Another interesting thing that we get, which is maybe not always considered to be directly related to auditing, is that we can collect duration information on this as well, because you almost certainly have internal goals around performance and cycle times and those sorts of things. That's not completely unrelated to audits, because experience tells us that when we start to layer controls in on processes, they have a tendency to slow things down. When we then further, if we have manual processes or manual controls that need to happen, that's often where we start to introduce delays into our pipeline.
Being able to produce an audit report that contains duration and cycle time data from our pipelines, we now have visibility into how long the release took, breakdowns for each task, and whether that's an automated task where, okay, it took an hour, it would be better if that took 10 minutes, or, hey, it took two minutes, that's awesome. Or we have a manual step somewhere where they were out to lunch and it didn't get done until the afternoon, so we had a three-hour delay in our process, or somebody was out sick, or somebody was on vacation, or somebody was overworked and just couldn't get to it, those sorts of things. We now have data that we can collect on this, which is very important along with all of the audit and governance and evidence links that we've collected.

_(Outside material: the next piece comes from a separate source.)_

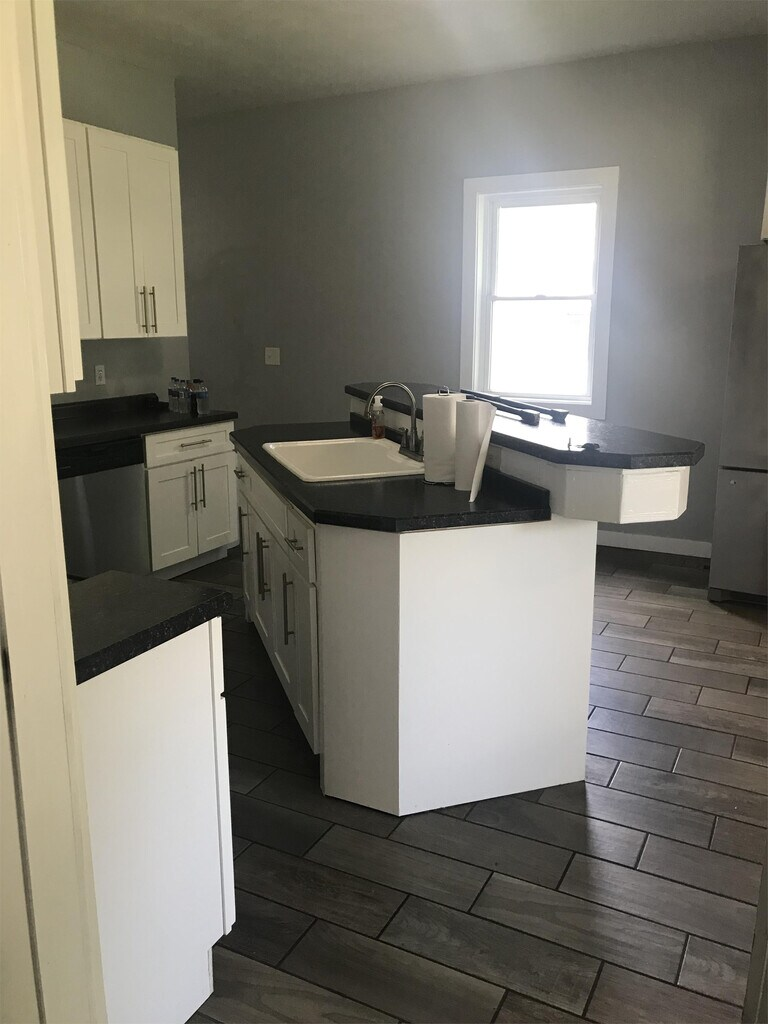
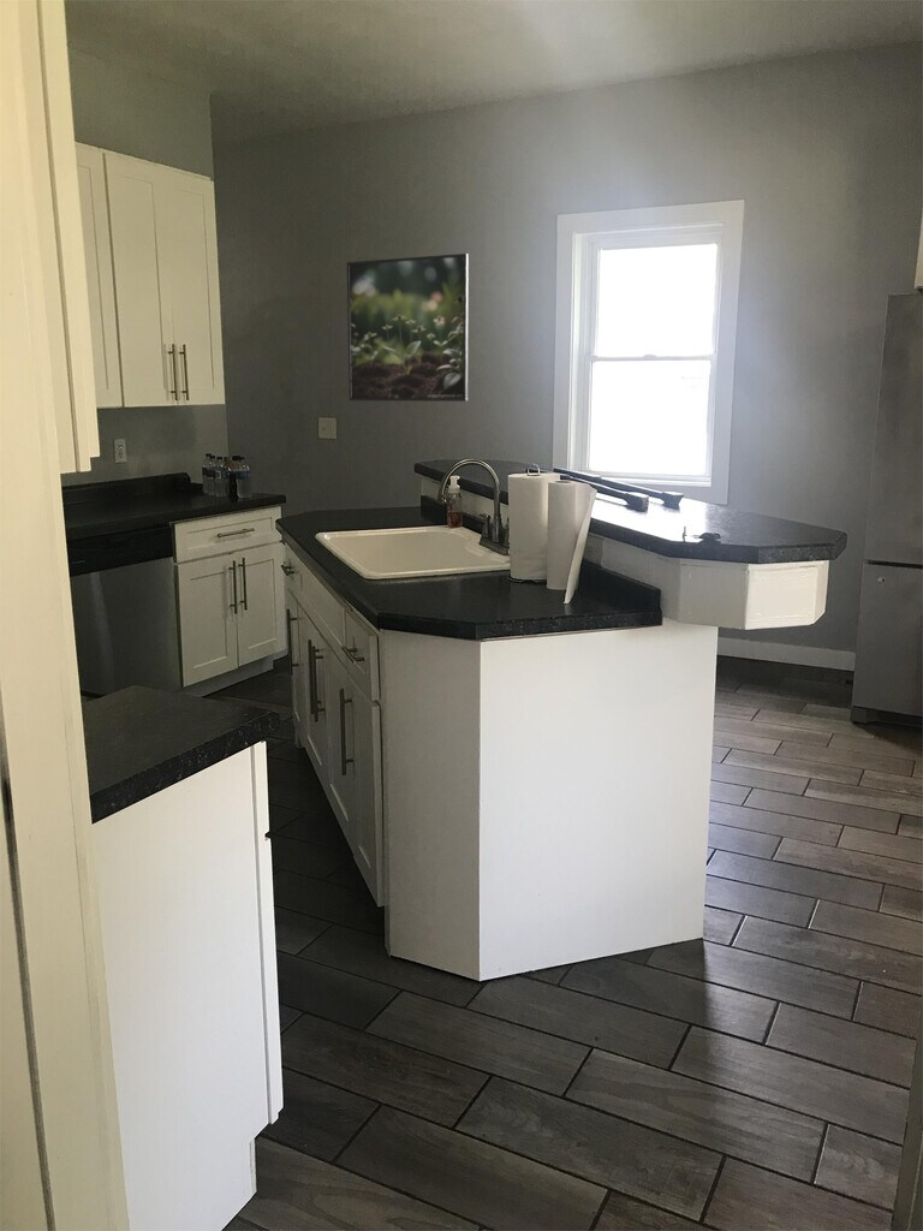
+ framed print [346,252,470,403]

If we look forward from here, auditing the new way: automation is auditing. That's a little bit of a simplification, but basically auditing at its very simplest is document what you do, prove that you do what you document. By putting an orchestration layer on top of all of our tooling silos, all of the individual tools that we're managing, we now have a single pane of glass where we can manage the security around this, because it's important to have a secure pipeline as well as making sure that our software itself is secure. We have a centralized mechanism for reaching all of the metadata that's been collected by this uber-orchestrator, if you will, along the way.
To just sort of summarize and best practices around how to get here: get all of your key stakeholders involved in this. Do a value stream mapping so that you know what this overall process pipeline looks like, so that you know what all the stages and steps are. Take a holistic approach to how we're doing this. Software delivery is going across organizations. We know that. It's going across toolchains. We know that. Let's take that into account.
Obviously, watch closely for vulnerabilities in your software. Run all the right scans, all of those things. You need to understand what you have in production so that when new vulnerabilities are discovered post-deployment into production, you know what's there. That's very important. Secure your pipeline as well, because it really does you no good to do a security scan if any Jack or Jill can go in and change the way that you're doing security scans to maybe just not do much of that scan in the first place.
Prioritize culture and don't boil the ocean. Two pretty important things. Think about this as a cultural problem as much as a process problem and a tooling problem. Agile and DevOps have, to a great degree, brought and is shining the light on culture as something that's important to get right in order for these things to function well. Don't try to boil the ocean. Take small steps here. Look at where your biggest pain points are, solve those, and move on to the next one, the next one, the next one.
That's a little bit on audit-ready pipelines, and thank you very much for listening and watching my talk today.